İran’ın İsrail’e yaptığı saldırılara karşılık olarak sefer İsrail’den İran’a bir saldırı gerçekleşti. Tel Aviv’in hedef aldığı noktalardan birisi olan İsfahan’da şiddetli patlamaların duyulduğu haberlerinin ardından İsfahan’ın konumu hakkındaki araştırmalar arttı. Peki İsfahan nerede? İsfahan İran’ın neresinde?
İsfahan nerede?
İsfahan, İran'ın İsfahan Eyaleti'nin merkezi konumunda olan önemli bir şehirdir ve ülkenin üçüncü en büyük şehri olarak bilinir. Tarih boyunca Safevi ve Selçuklu dönemlerinde başkentlik yapmış olan bu şehir, zengin bir tarihi geçmişe sahiptir.
İsfahan, İran'ın kilit noktalarından biri olup, zaman içinde dünyanın en büyük şehirlerinden biri olarak kabul edilmiştir. Özellikle 16. yüzyılda Safevi İmparatorluğu döneminde tekrar başkentlik yapmış ve bu dönemde büyük bir gelişim göstermiştir. Günümüzde bile, geçmiş ihtişamını koruyan bu şehir, İslami mimarinin güzel örneklerini barındıran bulvarları, köprüleri, sarayları, camileri ve minareleriyle ünlüdür.
Tarihçesi
İsfahan, kökleri Yontma Taş Devri'ne kadar uzanan bir şehirdir. İranlı Medler'in yerleşmesiyle, Aspandana olarak adlandırılan İsfahan, Med İmparatorluğu'nun önde gelen şehirlerinden biri haline geldi. Şehir, Müslümanlar'ın eline M.S. 642'de geçti. Selçuklu Hanedanı'nın kurucusu Tuğrul Bey, 11. yüzyılın ortalarında İsfahan'ı başkent ilan etti.

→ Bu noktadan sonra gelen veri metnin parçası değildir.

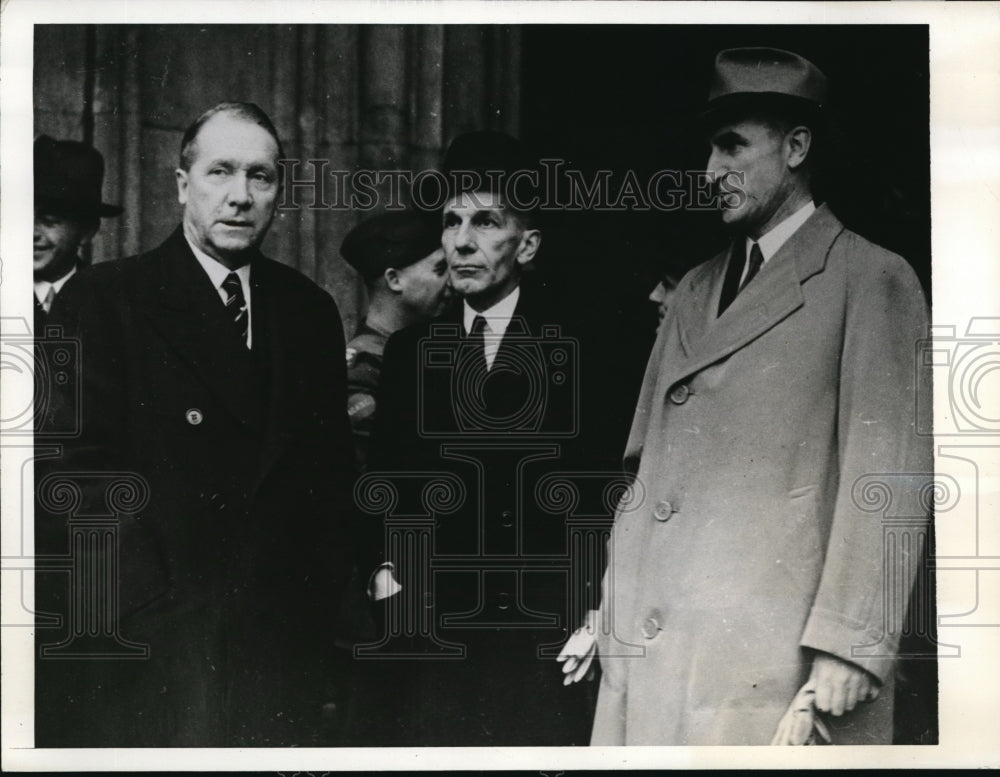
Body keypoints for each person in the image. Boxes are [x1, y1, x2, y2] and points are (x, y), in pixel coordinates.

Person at [589, 48, 931, 745]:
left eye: (732, 146)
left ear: (797, 146)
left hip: (773, 659)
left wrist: (850, 644)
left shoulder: (871, 278)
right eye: (709, 149)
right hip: (655, 651)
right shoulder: (692, 287)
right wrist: (608, 609)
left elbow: (888, 474)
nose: (710, 171)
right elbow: (641, 472)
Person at [36, 102, 355, 747]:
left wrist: (321, 615)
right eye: (220, 173)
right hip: (157, 639)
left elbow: (329, 477)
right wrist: (147, 603)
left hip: (278, 642)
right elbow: (70, 474)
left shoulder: (307, 310)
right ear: (183, 185)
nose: (239, 197)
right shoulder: (105, 301)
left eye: (260, 178)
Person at [362, 131, 613, 746]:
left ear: (526, 245)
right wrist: (384, 572)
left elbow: (606, 486)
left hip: (543, 638)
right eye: (451, 222)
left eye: (486, 220)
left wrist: (599, 611)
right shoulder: (410, 353)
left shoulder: (583, 347)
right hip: (431, 633)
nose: (462, 241)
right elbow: (383, 484)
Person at [341, 210, 453, 472]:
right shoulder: (363, 371)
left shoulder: (420, 352)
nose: (453, 280)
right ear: (394, 279)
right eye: (440, 268)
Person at [33, 135, 122, 329]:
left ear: (87, 231)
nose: (32, 233)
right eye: (22, 219)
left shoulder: (113, 306)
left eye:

Onun torunu Melikşah döneminde şehir, hızla gelişip zenginleşti ve ünlü Cuma Camii'nin inşasına bu dönemde başlandı. Ancak, Selçuklu Hanedanı'nın çöküşüyle birlikte İsfahan gerilemeye başladı. 13. yüzyılda Moğollar tarafından istila edildi ve 1387'de Timur tarafından yağmalandı, büyük bir yıkıma uğradı ve birçok insan hayatını kaybetti. Coğrafi konumu nedeniyle, İsfahan özellikle Safevi Hanedanı döneminde tekrar canlanmaya başladı.
Şah I. Abbas, İsfahan'ı başkent yaparak 17. yüzyılın en büyük ve en güzel şehirlerinden biri haline getirdi. O dönemde birçok park, kütüphane ve cami inşa edildi. Ancak, 1722'de Gılzailer'in uzun bir kuşatma sonrasında şehri ele geçirmesiyle, İsfahan uzun yıllar harabe halinde kaldı ve nüfusu ciddi şekilde azaldı. Rıza Şah Pehlevi döneminde (1925-1941), kent yeniden imar edilmeye başlandı ve bir sanayi bölgesi oluşturuldu. Tarihi yapıların birçoğu restore edildi. Bugün bile, ülkenin diğer bölgelerine kıyasla İsfahan, temizlik ve düzen açısından önemli bir kent konumundadır.